───── Input
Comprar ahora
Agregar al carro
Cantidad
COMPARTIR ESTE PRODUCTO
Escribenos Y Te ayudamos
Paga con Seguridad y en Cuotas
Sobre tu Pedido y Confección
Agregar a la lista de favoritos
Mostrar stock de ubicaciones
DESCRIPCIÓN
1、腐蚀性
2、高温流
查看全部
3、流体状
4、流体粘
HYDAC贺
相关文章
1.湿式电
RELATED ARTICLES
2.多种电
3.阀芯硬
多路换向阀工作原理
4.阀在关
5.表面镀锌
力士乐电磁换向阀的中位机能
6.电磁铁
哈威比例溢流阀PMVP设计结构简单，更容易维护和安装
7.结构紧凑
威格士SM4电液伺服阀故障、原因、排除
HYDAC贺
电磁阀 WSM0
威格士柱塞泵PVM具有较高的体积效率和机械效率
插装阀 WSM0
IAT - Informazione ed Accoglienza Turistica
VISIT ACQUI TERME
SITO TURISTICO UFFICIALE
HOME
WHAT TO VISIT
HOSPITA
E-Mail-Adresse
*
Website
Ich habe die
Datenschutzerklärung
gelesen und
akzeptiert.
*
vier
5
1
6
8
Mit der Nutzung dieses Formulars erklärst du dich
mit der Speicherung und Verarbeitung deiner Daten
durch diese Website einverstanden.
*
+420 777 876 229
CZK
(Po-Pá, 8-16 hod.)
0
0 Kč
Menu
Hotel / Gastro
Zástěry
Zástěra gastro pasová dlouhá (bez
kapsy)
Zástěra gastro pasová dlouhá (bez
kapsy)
──────────
Problem statement:
Output a faithful copy of every entry, keeping each line as written.

Response for this exercise:
Comprar ahora
Agregar al carro
Cantidad
COMPARTIR ESTE PRODUCTO
Escribenos Y Te ayudamos
Paga con Seguridad y en Cuotas
Sobre tu Pedido y Confección
Agregar a la lista de favoritos
Mostrar stock de ubicaciones
DESCRIPCIÓN
1、腐蚀性
2、高温流
查看全部
3、流体状
4、流体粘
HYDAC贺
相关文章
1.湿式电
RELATED ARTICLES
2.多种电
3.阀芯硬
多路换向阀工作原理
4.阀在关
5.表面镀锌
力士乐电磁换向阀的中位机能
6.电磁铁
哈威比例溢流阀PMVP设计结构简单，更容易维护和安装
7.结构紧凑
威格士SM4电液伺服阀故障、原因、排除
HYDAC贺
电磁阀 WSM0
威格士柱塞泵PVM具有较高的体积效率和机械效率
插装阀 WSM0
IAT - Informazione ed Accoglienza Turistica
VISIT ACQUI TERME
SITO TURISTICO UFFICIALE
HOME
WHAT TO VISIT
HOSPITA
E-Mail-Adresse
*
Website
Ich habe die
Datenschutzerklärung
gelesen und
akzeptiert.
*
vier
5
1
6
8
Mit der Nutzung dieses Formulars erklärst du dich
mit der Speicherung und Verarbeitung deiner Daten
durch diese Website einverstanden.
*
+420 777 876 229
CZK
(Po-Pá, 8-16 hod.)
0
0 Kč
Menu
Hotel / Gastro
Zástěry
Zástěra gastro pasová dlouhá (bez
kapsy)
Zástěra gastro pasová dlouhá (bez
kapsy)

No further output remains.